**** Data to use ****
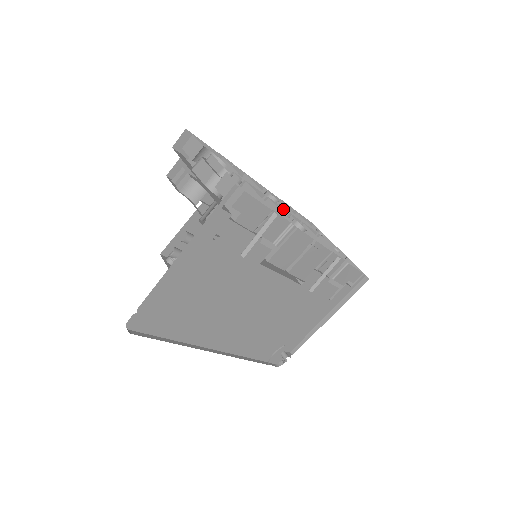
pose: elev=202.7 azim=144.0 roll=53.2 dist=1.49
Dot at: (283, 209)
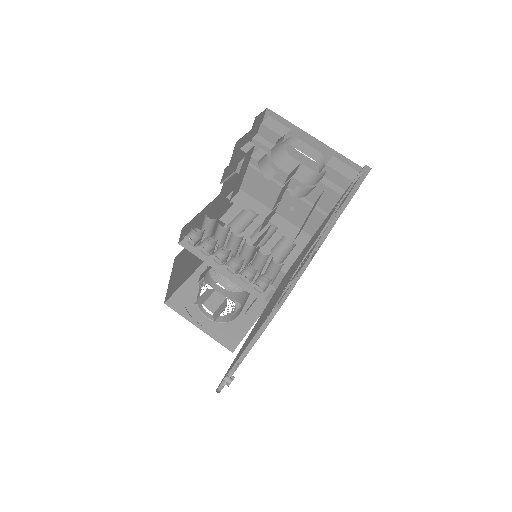
Dot at: occluded
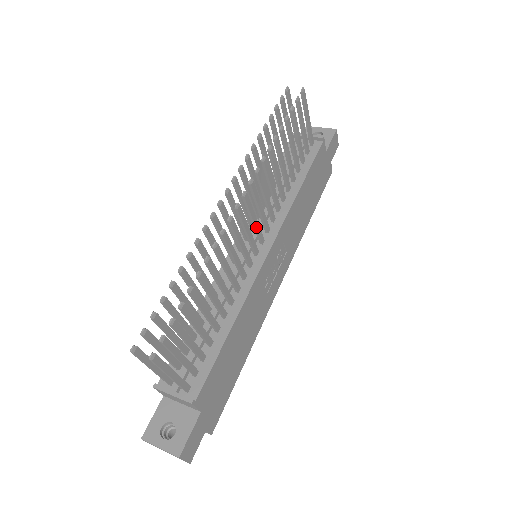
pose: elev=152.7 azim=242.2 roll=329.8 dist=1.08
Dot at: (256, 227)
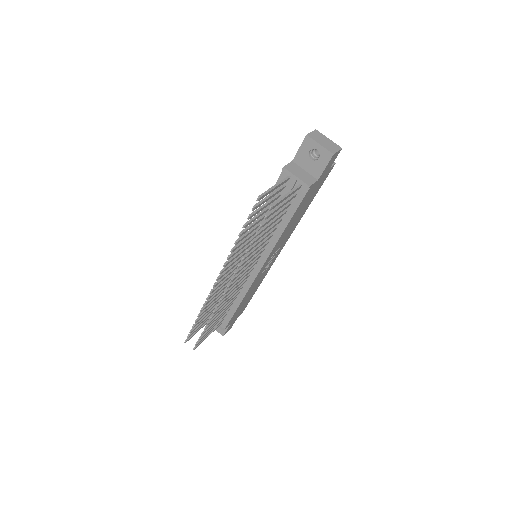
Dot at: occluded
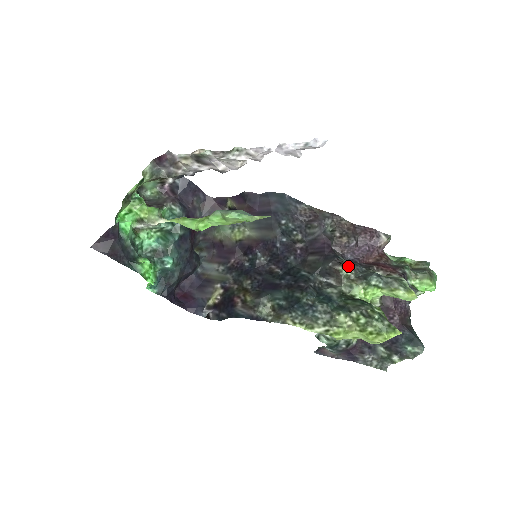
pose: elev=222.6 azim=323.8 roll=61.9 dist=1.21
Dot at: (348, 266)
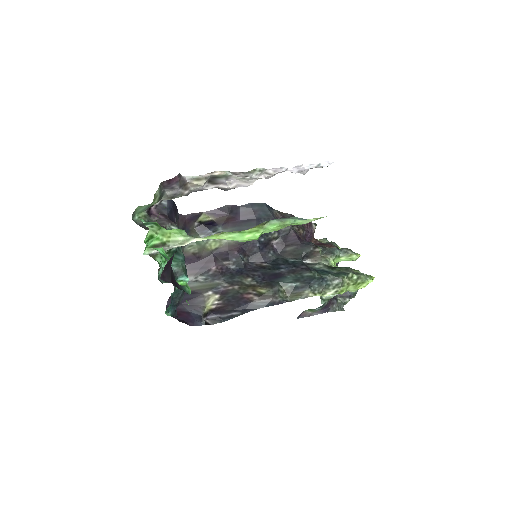
Dot at: (320, 248)
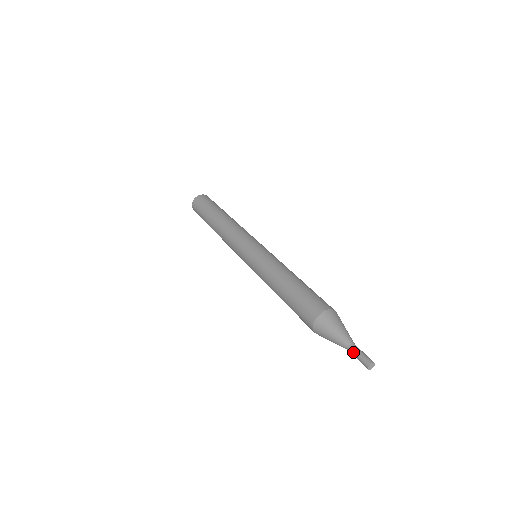
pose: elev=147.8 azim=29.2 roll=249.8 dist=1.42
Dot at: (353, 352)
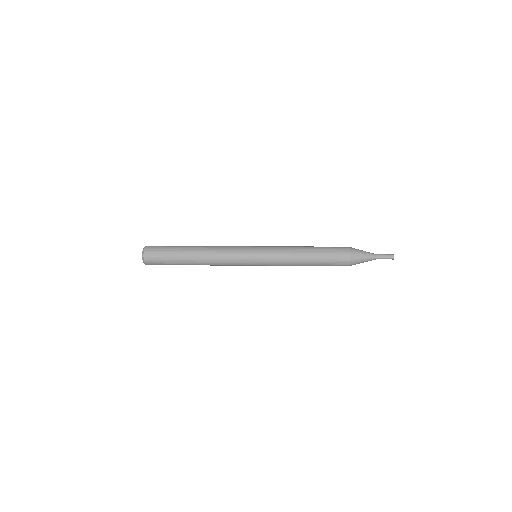
Dot at: (381, 256)
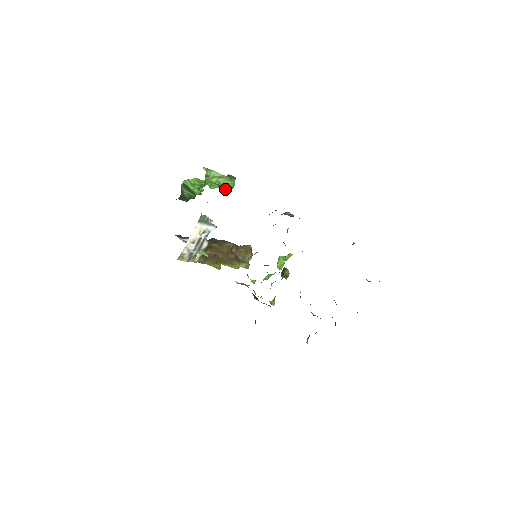
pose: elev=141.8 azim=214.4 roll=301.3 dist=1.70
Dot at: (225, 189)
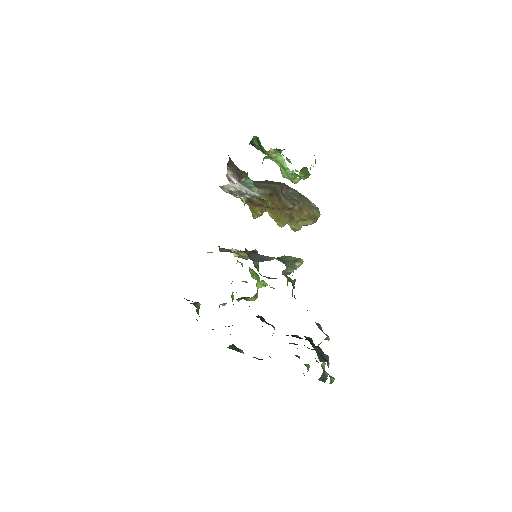
Dot at: occluded
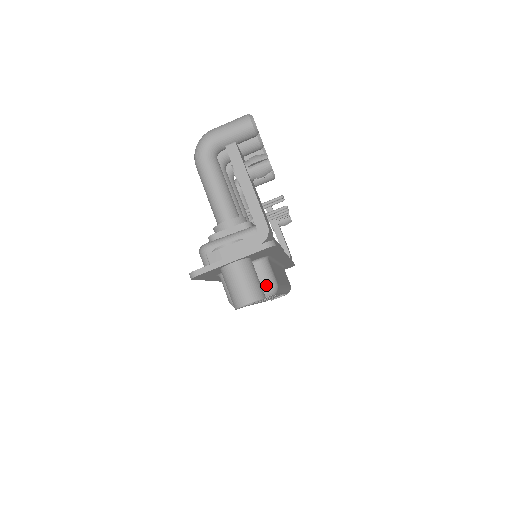
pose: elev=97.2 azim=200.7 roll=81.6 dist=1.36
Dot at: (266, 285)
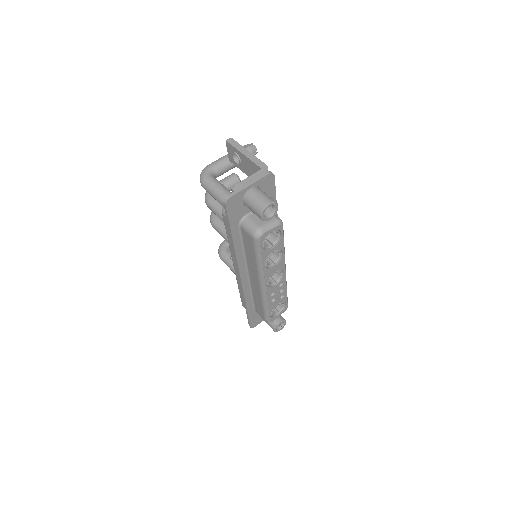
Dot at: (275, 218)
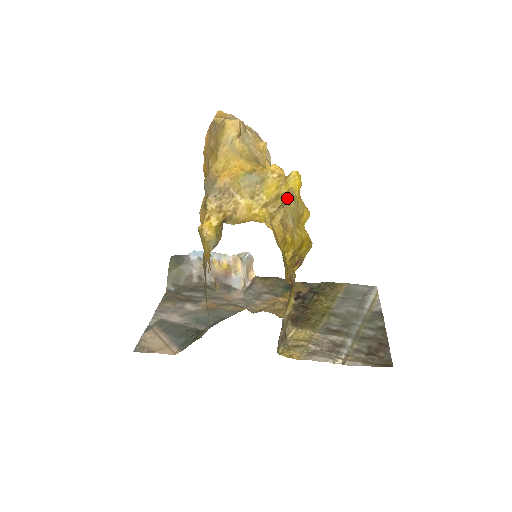
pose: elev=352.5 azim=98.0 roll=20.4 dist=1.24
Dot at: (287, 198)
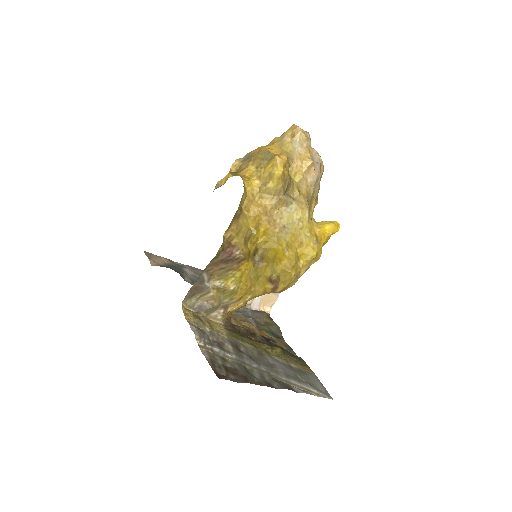
Dot at: (292, 205)
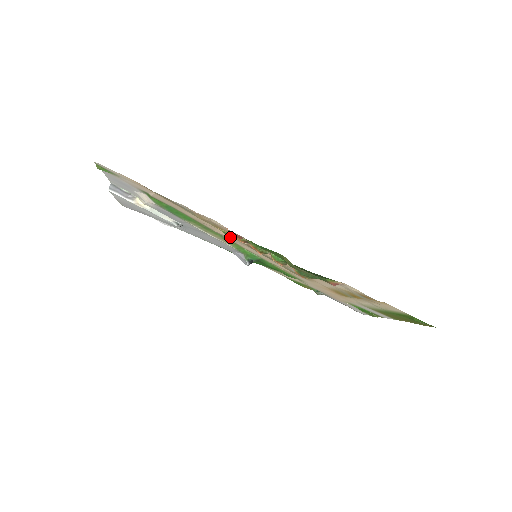
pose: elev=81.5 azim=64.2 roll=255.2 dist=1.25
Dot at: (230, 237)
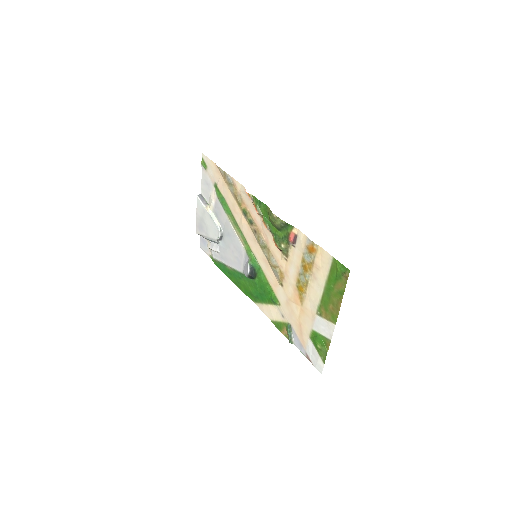
Dot at: (246, 225)
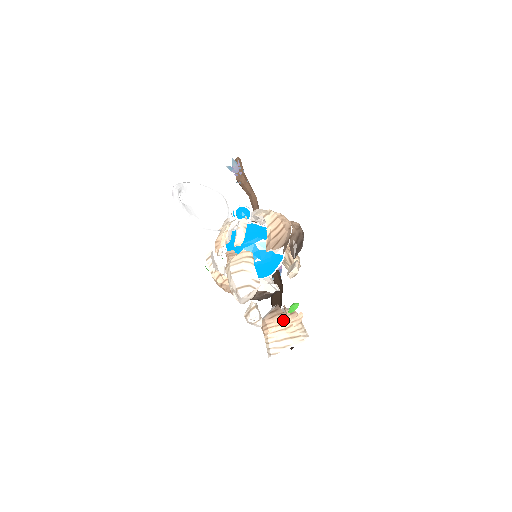
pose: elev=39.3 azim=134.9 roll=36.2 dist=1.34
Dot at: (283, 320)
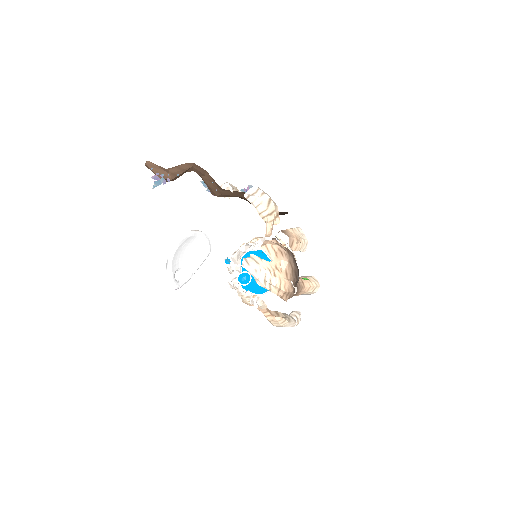
Dot at: (304, 290)
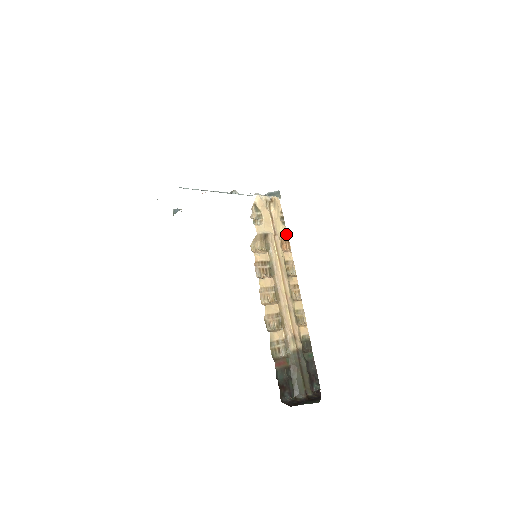
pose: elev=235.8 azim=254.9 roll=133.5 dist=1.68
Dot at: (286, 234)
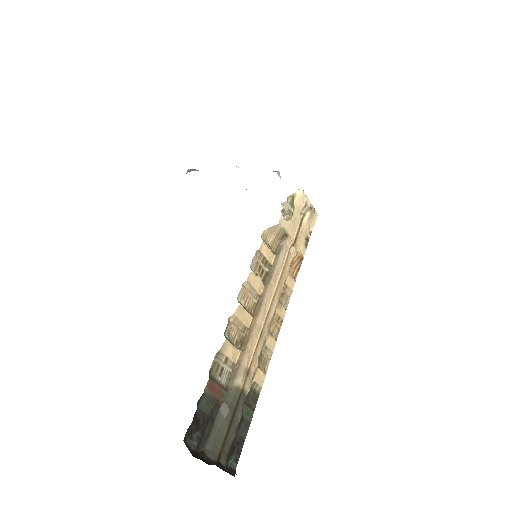
Dot at: (303, 257)
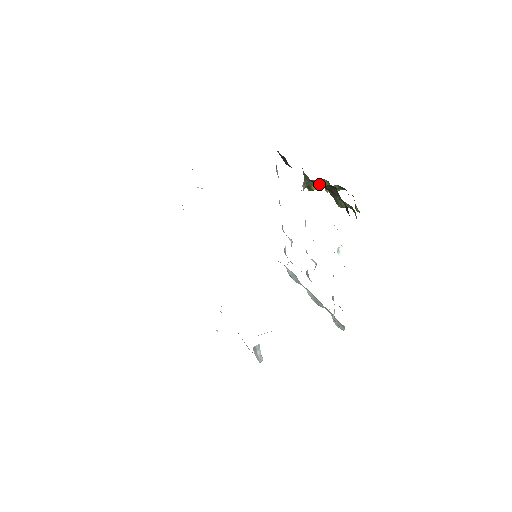
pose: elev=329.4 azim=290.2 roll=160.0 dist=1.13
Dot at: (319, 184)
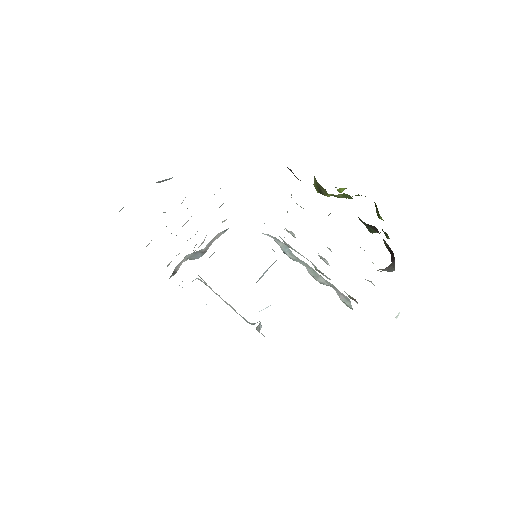
Dot at: occluded
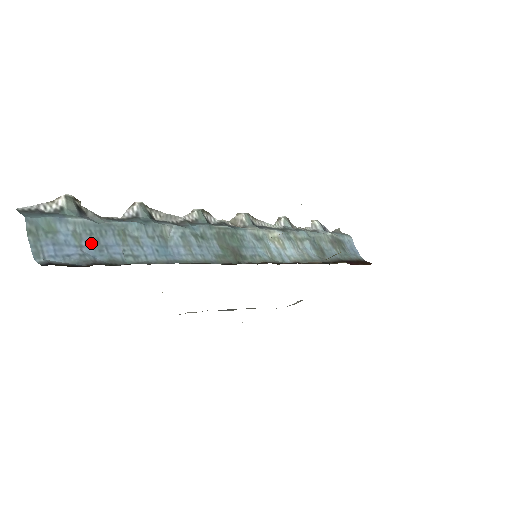
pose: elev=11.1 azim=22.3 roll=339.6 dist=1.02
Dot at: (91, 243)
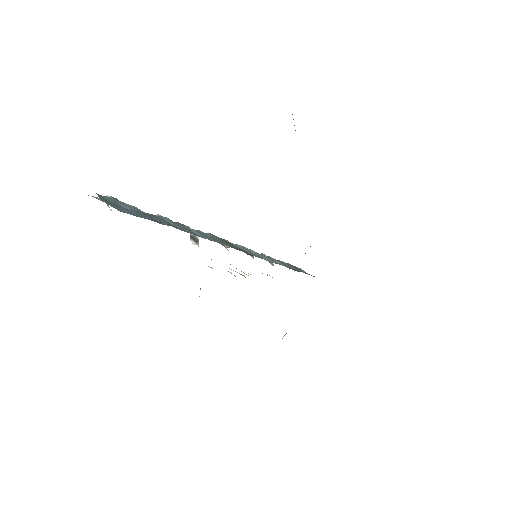
Dot at: (149, 218)
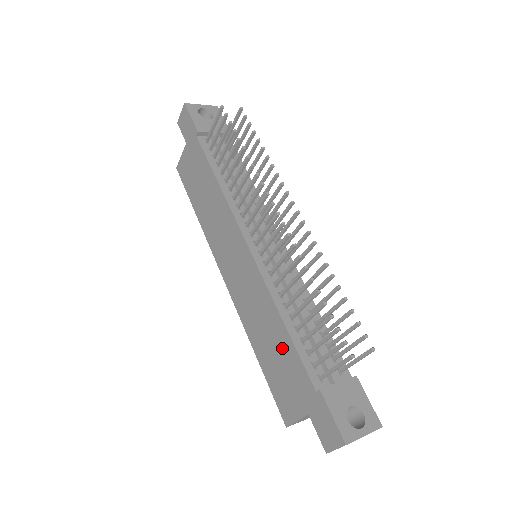
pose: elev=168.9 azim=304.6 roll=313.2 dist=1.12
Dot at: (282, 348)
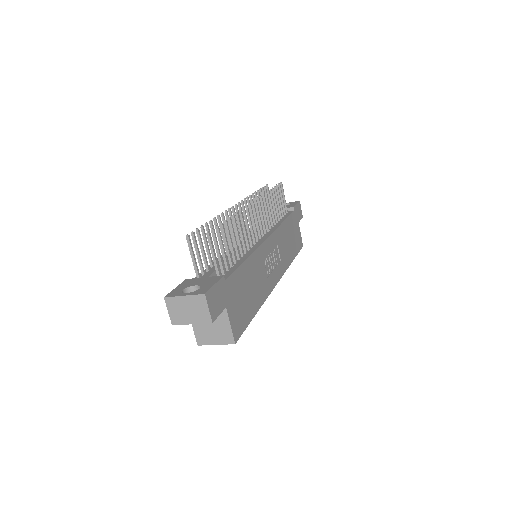
Dot at: occluded
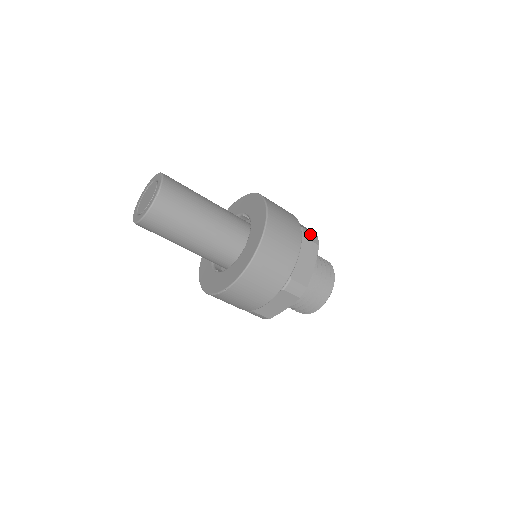
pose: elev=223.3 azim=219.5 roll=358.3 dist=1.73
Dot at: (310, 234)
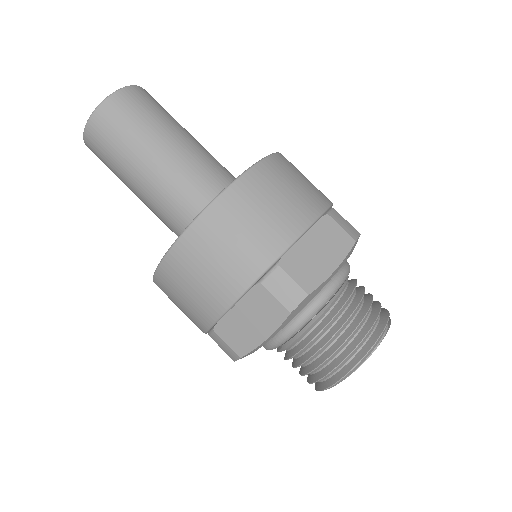
Dot at: (287, 284)
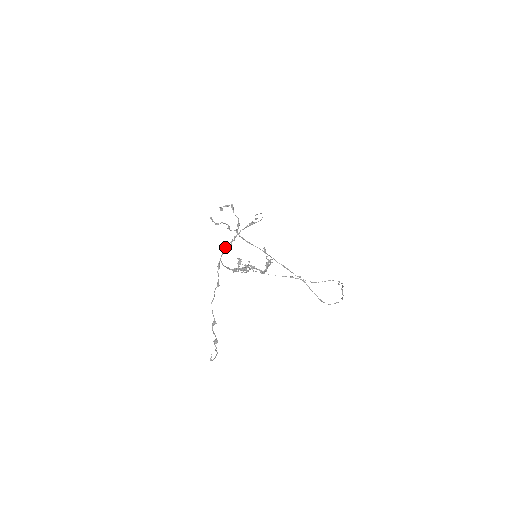
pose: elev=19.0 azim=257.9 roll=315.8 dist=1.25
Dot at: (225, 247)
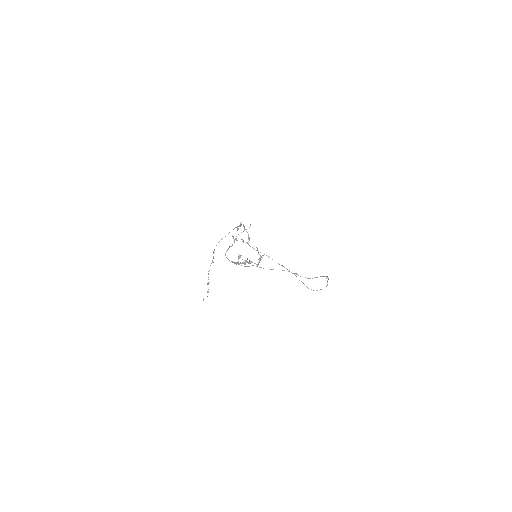
Dot at: (219, 241)
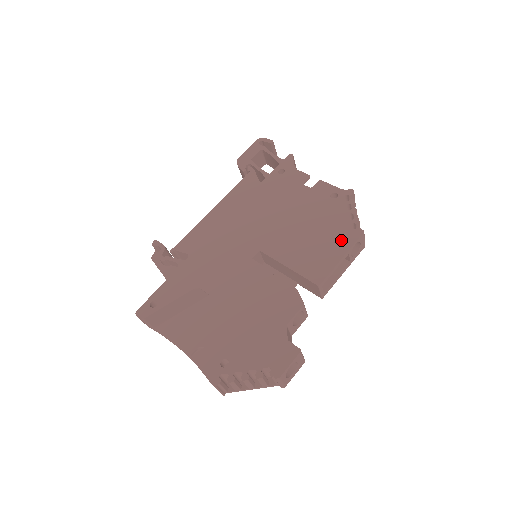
****
#### Task objective:
Reproduce all the items above line for line, with no changes. Leave out the pictures.

#### Solution for this exercise:
pose: elev=202.7 azim=144.0 roll=53.2 dist=1.49
Dot at: (283, 209)
Dot at: occluded
pose: elev=152.7 azim=242.2 roll=329.8 dist=1.08
Dot at: (256, 227)
Dot at: occluded
pose: elev=222.6 azim=323.8 roll=61.9 dist=1.21
Dot at: (348, 266)
Dot at: (320, 248)
pose: elev=147.8 azim=29.2 roll=249.8 dist=1.42
Dot at: (353, 352)
Dot at: (381, 256)
pose: elev=141.8 azim=214.4 roll=301.3 dist=1.70
Dot at: (225, 189)
Dot at: occluded
pose: elev=97.2 azim=200.7 roll=81.6 dist=1.36
Dot at: (266, 285)
Dot at: (275, 218)
pose: elev=352.5 azim=98.0 roll=20.4 dist=1.24
Dot at: (287, 198)
Dot at: (292, 205)
pose: elev=81.5 azim=64.2 roll=255.2 dist=1.25
Dot at: (230, 237)
Dot at: (246, 225)
pose: elev=39.3 azim=134.9 roll=36.2 dist=1.34
Dot at: (283, 320)
Dot at: (304, 290)
pose: elev=235.8 azim=254.9 roll=133.5 dist=1.68
Dot at: (286, 234)
Dot at: (303, 257)
pose: elev=329.4 azim=290.2 roll=160.0 dist=1.13
Dot at: (319, 184)
Dot at: occluded
pose: elev=11.1 azim=22.3 roll=339.6 dist=1.02
Dot at: (91, 243)
Dot at: (149, 218)
pose: elev=168.9 azim=304.6 roll=313.2 dist=1.12
Dot at: (282, 348)
Dot at: occluded
pose: elev=223.3 azim=219.5 roll=358.3 dist=1.73
Dot at: (310, 234)
Dot at: (287, 284)
pose: elev=19.0 azim=257.9 roll=315.8 dist=1.25
Dot at: (225, 247)
Dot at: (219, 241)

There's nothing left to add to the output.